- **SOURCE RECORDS**:

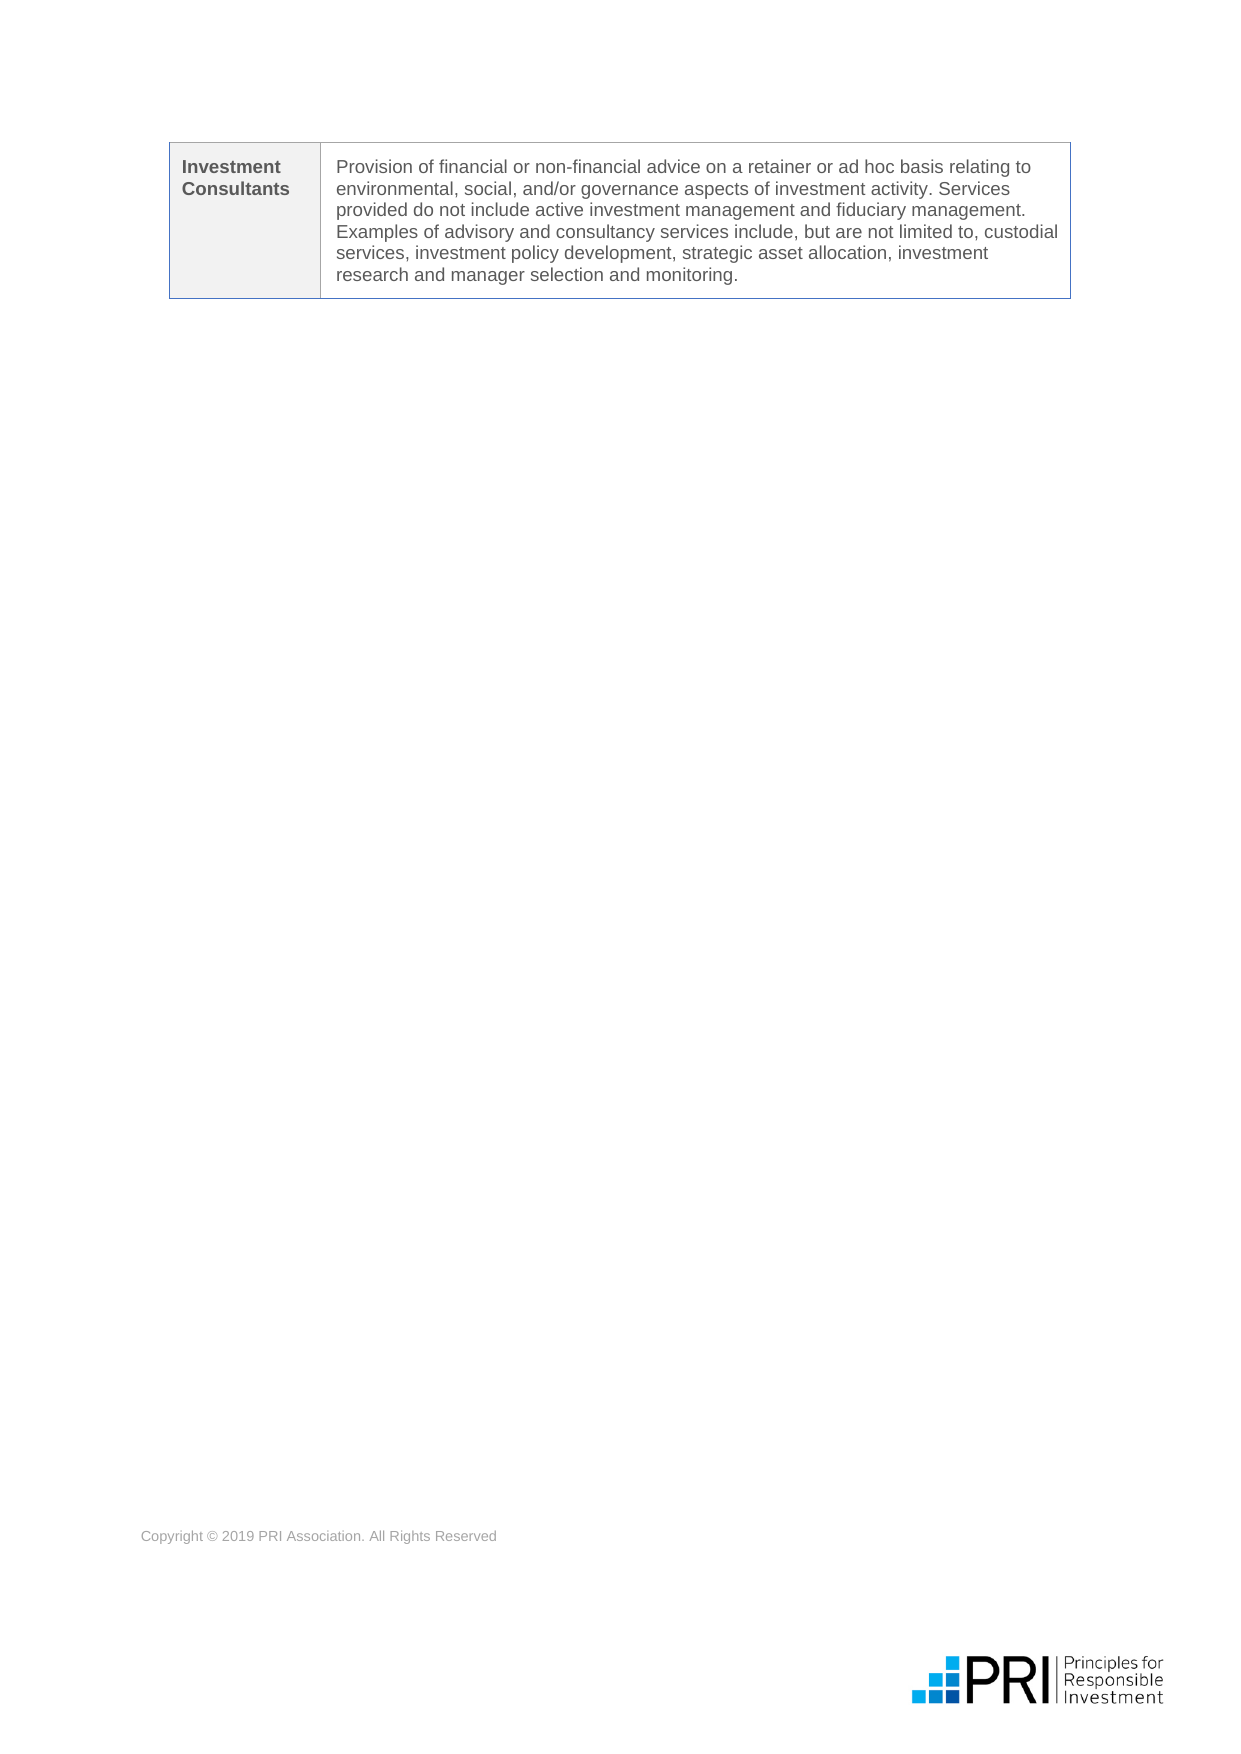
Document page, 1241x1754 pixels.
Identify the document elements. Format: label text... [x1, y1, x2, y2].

picture [616, 1581, 1241, 1754]
table_cell Provision of financial or non-financial advice on a retainer or ad hoc basis relating to environmental, social, and/or governance aspects of investment activity. Services provided do not include active investment management and fiduciary management. Examples of advisory and consultancy services include, but are not limited to, custodial services, investment policy development, strategic asset allocation, investment research and manager selection and monitoring. [321, 143, 1070, 298]
table_cell Investment Consultants [170, 143, 320, 298]
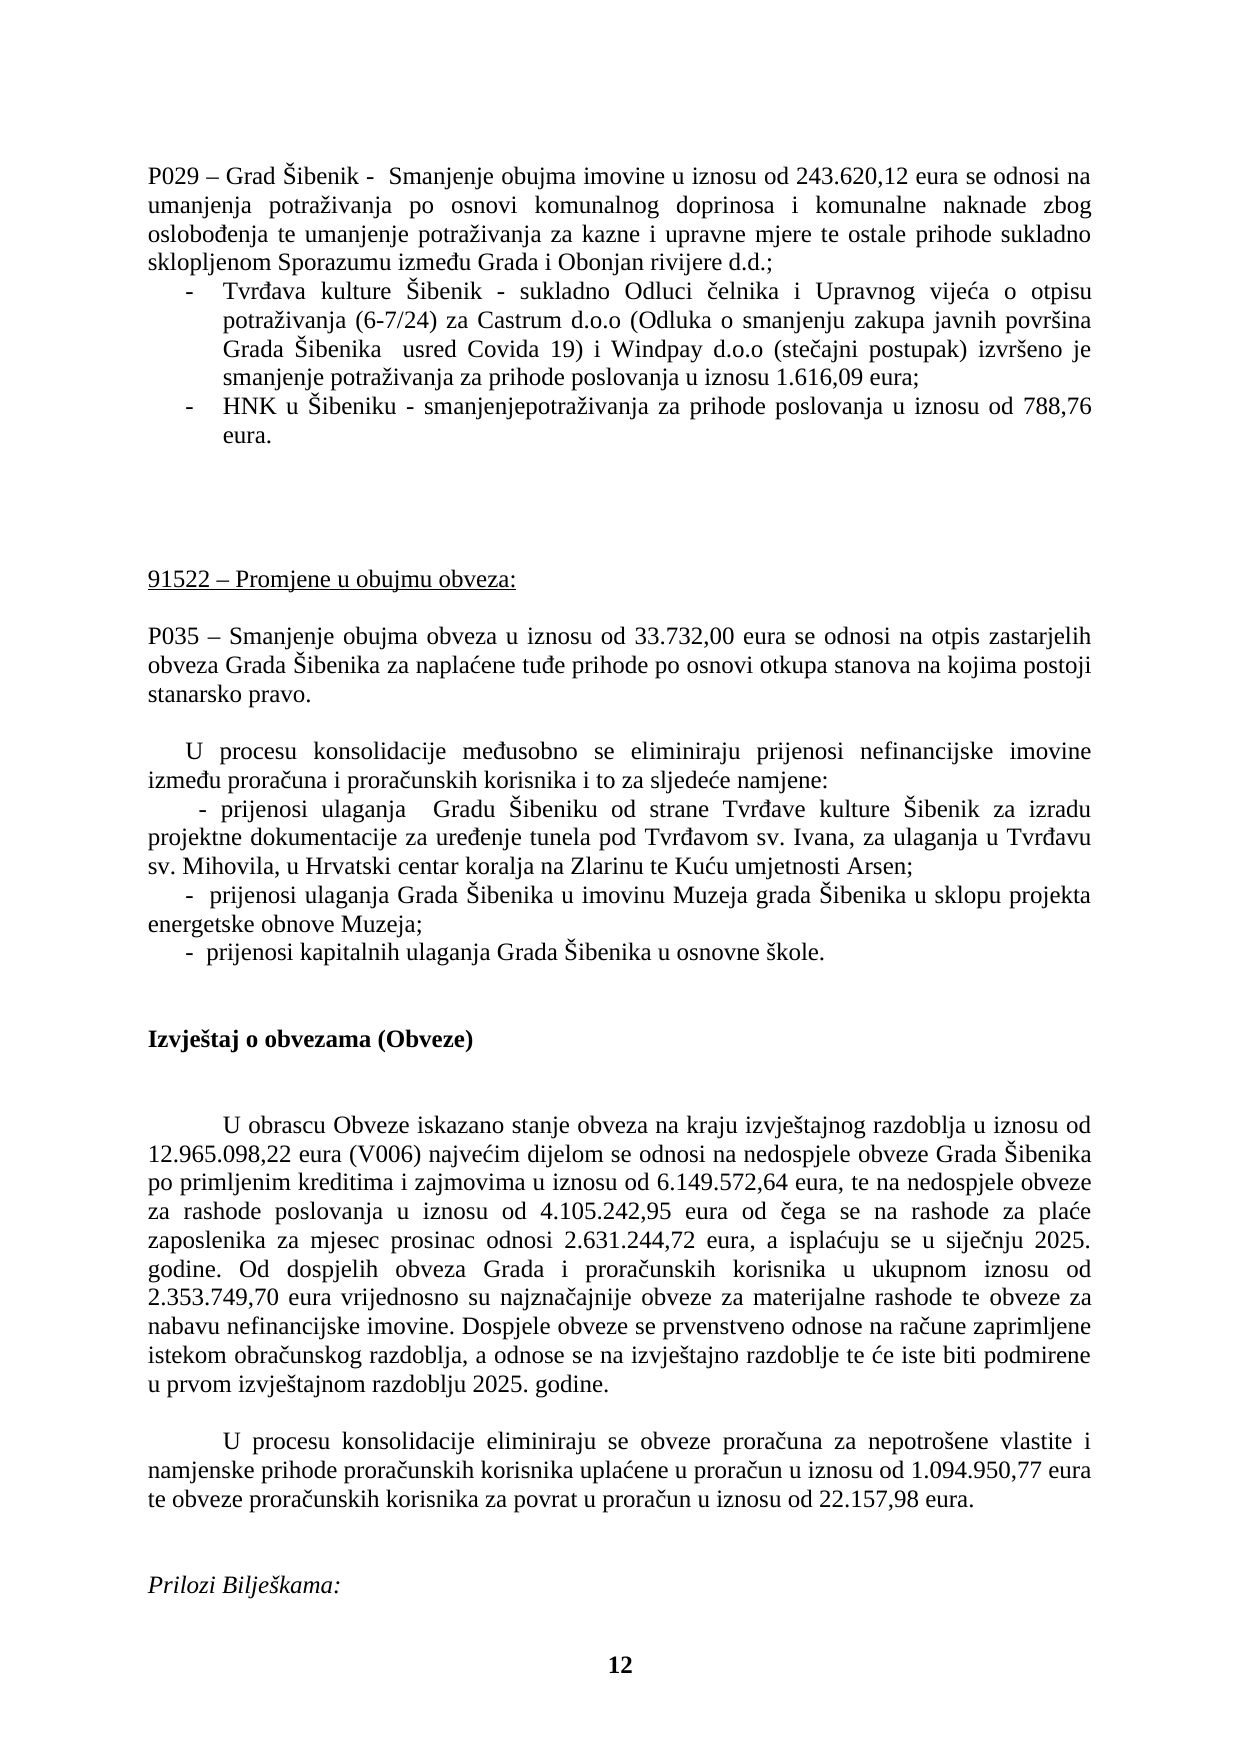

- **THE PROBLEM**:
Pictures stay out; retype only the lines from the line containing "Identify the document" through the end of the listing, inclusive, exactly as they appear.

- **OUTPUT**:
Identify the document elements. Format: label text... [x1, y1, x2, y2].

picture [616, 1581, 1241, 1754]
table_cell Provision of financial or non-financial advice on a retainer or ad hoc basis relating to environmental, social, and/or governance aspects of investment activity. Services provided do not include active investment management and fiduciary management. Examples of advisory and consultancy services include, but are not limited to, custodial services, investment policy development, strategic asset allocation, investment research and manager selection and monitoring. [321, 143, 1070, 298]
table_cell Investment Consultants [170, 143, 320, 298]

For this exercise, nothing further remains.